BEGIN EXERCISE INPUT
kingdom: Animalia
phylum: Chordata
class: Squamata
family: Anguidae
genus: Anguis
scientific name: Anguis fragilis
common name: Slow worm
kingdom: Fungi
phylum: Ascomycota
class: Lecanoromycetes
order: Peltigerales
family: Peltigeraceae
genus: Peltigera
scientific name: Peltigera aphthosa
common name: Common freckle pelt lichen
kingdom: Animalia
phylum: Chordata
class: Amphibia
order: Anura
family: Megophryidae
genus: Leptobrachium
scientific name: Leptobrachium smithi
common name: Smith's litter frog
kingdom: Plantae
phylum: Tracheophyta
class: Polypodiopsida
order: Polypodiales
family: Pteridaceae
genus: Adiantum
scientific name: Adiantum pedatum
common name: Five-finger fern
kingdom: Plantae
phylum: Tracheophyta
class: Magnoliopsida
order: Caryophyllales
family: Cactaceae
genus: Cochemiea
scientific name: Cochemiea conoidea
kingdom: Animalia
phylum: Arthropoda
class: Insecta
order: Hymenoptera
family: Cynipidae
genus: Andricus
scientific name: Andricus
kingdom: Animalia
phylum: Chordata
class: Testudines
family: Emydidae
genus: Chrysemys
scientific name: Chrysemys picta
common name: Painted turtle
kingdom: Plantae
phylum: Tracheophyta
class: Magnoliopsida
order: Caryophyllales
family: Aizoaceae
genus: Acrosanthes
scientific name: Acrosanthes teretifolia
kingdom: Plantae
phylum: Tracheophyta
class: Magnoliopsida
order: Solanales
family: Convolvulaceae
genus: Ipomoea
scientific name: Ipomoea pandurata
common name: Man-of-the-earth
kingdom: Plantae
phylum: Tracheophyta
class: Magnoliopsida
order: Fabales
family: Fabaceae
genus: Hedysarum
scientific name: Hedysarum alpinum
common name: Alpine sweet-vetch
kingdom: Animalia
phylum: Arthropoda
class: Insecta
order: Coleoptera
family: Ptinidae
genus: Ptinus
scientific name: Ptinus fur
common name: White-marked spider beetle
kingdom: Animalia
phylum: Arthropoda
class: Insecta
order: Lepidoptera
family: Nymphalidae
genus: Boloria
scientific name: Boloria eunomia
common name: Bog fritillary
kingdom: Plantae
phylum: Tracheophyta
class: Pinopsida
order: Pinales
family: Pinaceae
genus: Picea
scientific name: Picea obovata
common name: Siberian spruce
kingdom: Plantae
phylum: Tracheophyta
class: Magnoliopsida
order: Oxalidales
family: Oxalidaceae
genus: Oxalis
END EXERCISE INPUT
▶ REQUIREMENT:
Reproduce every line of the material above word for word, without any changes.

▶ EXERCISE RESPONSE:
kingdom: Animalia
phylum: Chordata
class: Squamata
family: Anguidae
genus: Anguis
scientific name: Anguis fragilis
common name: Slow worm
kingdom: Fungi
phylum: Ascomycota
class: Lecanoromycetes
order: Peltigerales
family: Peltigeraceae
genus: Peltigera
scientific name: Peltigera aphthosa
common name: Common freckle pelt lichen
kingdom: Animalia
phylum: Chordata
class: Amphibia
order: Anura
family: Megophryidae
genus: Leptobrachium
scientific name: Leptobrachium smithi
common name: Smith's litter frog
kingdom: Plantae
phylum: Tracheophyta
class: Polypodiopsida
order: Polypodiales
family: Pteridaceae
genus: Adiantum
scientific name: Adiantum pedatum
common name: Five-finger fern
kingdom: Plantae
phylum: Tracheophyta
class: Magnoliopsida
order: Caryophyllales
family: Cactaceae
genus: Cochemiea
scientific name: Cochemiea conoidea
kingdom: Animalia
phylum: Arthropoda
class: Insecta
order: Hymenoptera
family: Cynipidae
genus: Andricus
scientific name: Andricus
kingdom: Animalia
phylum: Chordata
class: Testudines
family: Emydidae
genus: Chrysemys
scientific name: Chrysemys picta
common name: Painted turtle
kingdom: Plantae
phylum: Tracheophyta
class: Magnoliopsida
order: Caryophyllales
family: Aizoaceae
genus: Acrosanthes
scientific name: Acrosanthes teretifolia
kingdom: Plantae
phylum: Tracheophyta
class: Magnoliopsida
order: Solanales
family: Convolvulaceae
genus: Ipomoea
scientific name: Ipomoea pandurata
common name: Man-of-the-earth
kingdom: Plantae
phylum: Tracheophyta
class: Magnoliopsida
order: Fabales
family: Fabaceae
genus: Hedysarum
scientific name: Hedysarum alpinum
common name: Alpine sweet-vetch
kingdom: Animalia
phylum: Arthropoda
class: Insecta
order: Coleoptera
family: Ptinidae
genus: Ptinus
scientific name: Ptinus fur
common name: White-marked spider beetle
kingdom: Animalia
phylum: Arthropoda
class: Insecta
order: Lepidoptera
family: Nymphalidae
genus: Boloria
scientific name: Boloria eunomia
common name: Bog fritillary
kingdom: Plantae
phylum: Tracheophyta
class: Pinopsida
order: Pinales
family: Pinaceae
genus: Picea
scientific name: Picea obovata
common name: Siberian spruce
kingdom: Plantae
phylum: Tracheophyta
class: Magnoliopsida
order: Oxalidales
family: Oxalidaceae
genus: Oxalis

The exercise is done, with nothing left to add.